> _WORK INSTRUCTION_: In the copy, keep every word of the data below and none of its pictures.

(INFORMATION SHOWN Opens)

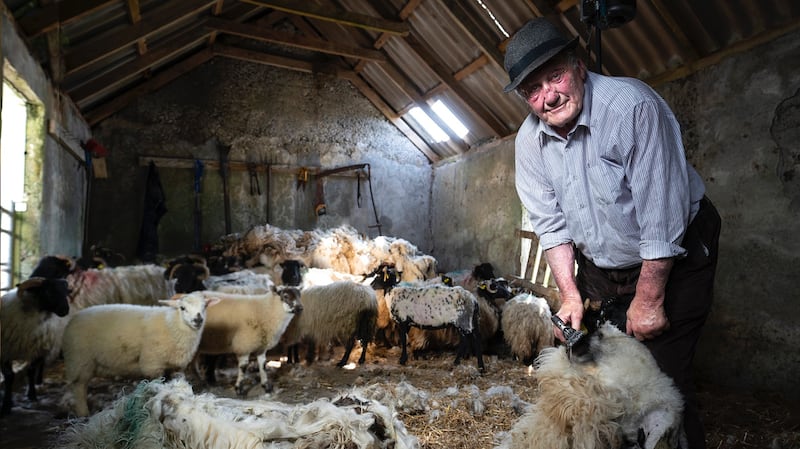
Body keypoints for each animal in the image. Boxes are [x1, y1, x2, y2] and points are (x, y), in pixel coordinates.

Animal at [61, 292, 219, 414]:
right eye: (182, 308)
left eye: (204, 306)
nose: (198, 319)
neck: (173, 324)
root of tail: (73, 319)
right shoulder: (153, 364)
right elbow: (158, 385)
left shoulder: (176, 367)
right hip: (80, 361)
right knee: (79, 388)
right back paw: (83, 413)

(INFORMATION SHOWN Closes)

> _FINAL ANSWER_:
Body keypoints for each animal in the image. Boxes are [x1, y1, x2, y2] and points are (x, y), in pixel coordinates.

Animal at [61, 292, 219, 414]:
right eye: (182, 308)
left eye: (204, 306)
nose: (198, 319)
neck: (173, 324)
root of tail: (73, 319)
right shoulder: (153, 364)
right elbow: (158, 385)
left shoulder: (176, 367)
right hip: (80, 361)
right knee: (79, 388)
right back paw: (83, 413)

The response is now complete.